# Puppy diarrhea with raw food



## aaaeeeo (Sep 1, 2017)

My gsd puppy is now 7 months old. I have been trying to switch her to a half raw diet for a month.

After read posts here and rawdogranch.com, I'm giving her a half kibble half raw diet. 
In the morning, I will feed her with kibble. 
And in the evening, I'm giving her chicken thigh/ chicken wing one day and chicken breast/ pork chops along with chicken livers/ eggs the other day.
I'm also adding omega oil and nuvet plus supplement to her food.

She was good at first few days with firm stool. But then got runny stool. I was think it's because changing of diet and she will turn to normal the next day with firm stool.
But she's still got runny stool couple days later, and once or twice a week. Every time back to normal the next day. And seems only got runny meat on the day after I fed her RMB.
I was thinking sale meats from grocery are not fresh enough and replaced with fresh meat with immediately freezing.
But she's just getting worse. Last two times, she's having good stool in the morning, but then got very upset and poo with liquid poop around noon, and then just seems back to fine. 

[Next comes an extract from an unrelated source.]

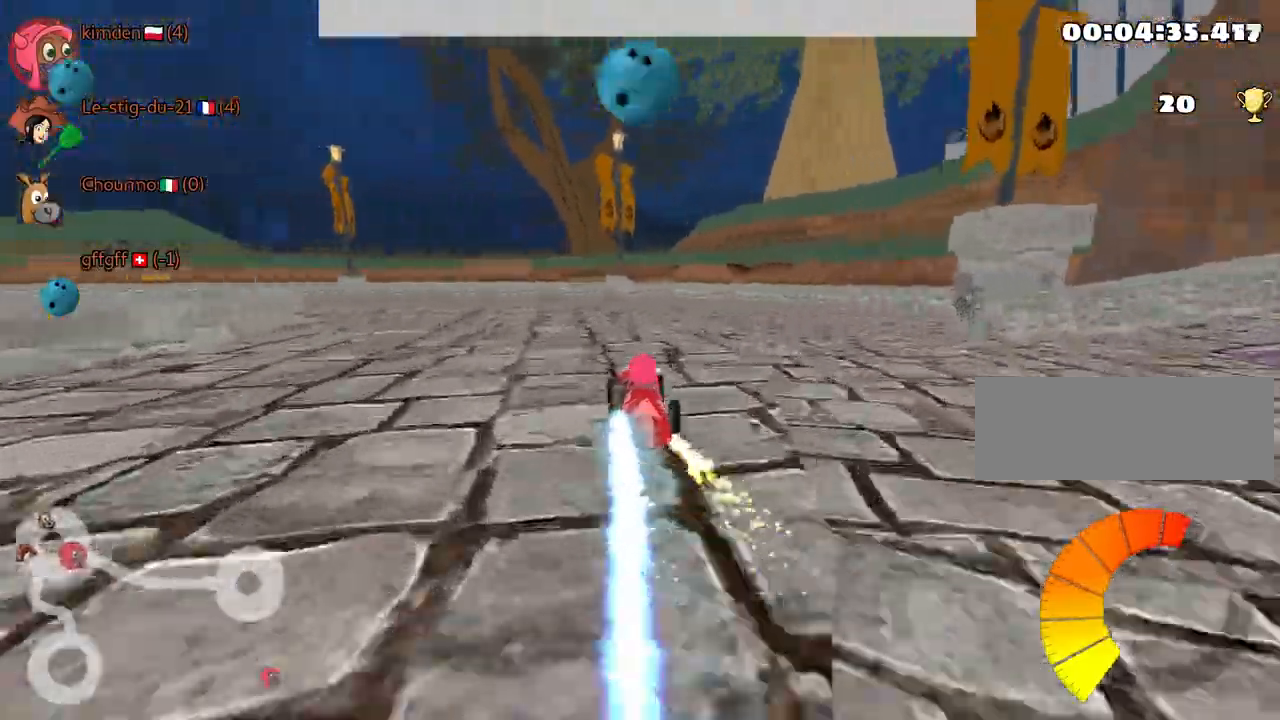
{"keys": ["fire", "up"], "events": [[250, "left", "up"], [484, "fire", "down"]]}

After that, 3-4 days later, this time, she's pooing frequently with little bit liquid poop for 5-6 times a day, totally like diarrhea.
She's all good but that, still active and good appetite.

I'm now very worried and guessing it has something to do with raw food. I have once found some whole piece of bones inside her firm stool, not sure if it is a issue. Now just stop feeding her raw.

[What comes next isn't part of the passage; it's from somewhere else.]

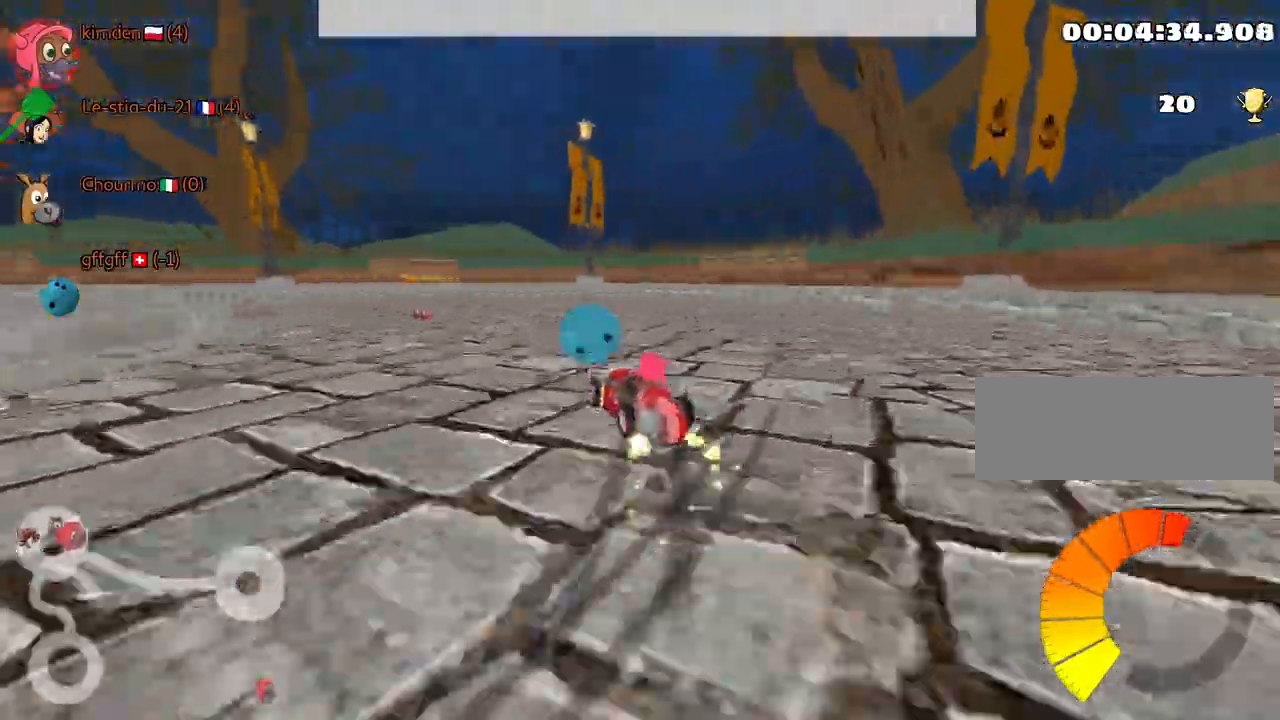
{"keys": ["left", "up"], "events": [[50, "left", "down"], [134, "fire", "up"]]}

Any ideas or suggestions? Appreciate that!!:crying:


----------



## mspiker03 (Dec 7, 2006)

I would skip the pork and chicken livers for now. And probably the eggs too. (How much liver are you feeding anyway - that is rich and can easily cause the runs). I would keep it simple to start and pick one meat source (like chicken).


----------



## GypsyGhost (Dec 29, 2014)

Honestly, for a puppy this age that is still growing, I would stick with a commercial raw diet. Primal, Darwin's, Stella & Chewy, Bravo. Raw diets aren't rocket science, but an unbalanced raw diet can really cause problems for a dog. If you can't or don't want to do commercial raw, maybe consider adding The Honest Kitchen base mix to the raw you are feeding. That will provide your growing puppy with proper nutrition as well.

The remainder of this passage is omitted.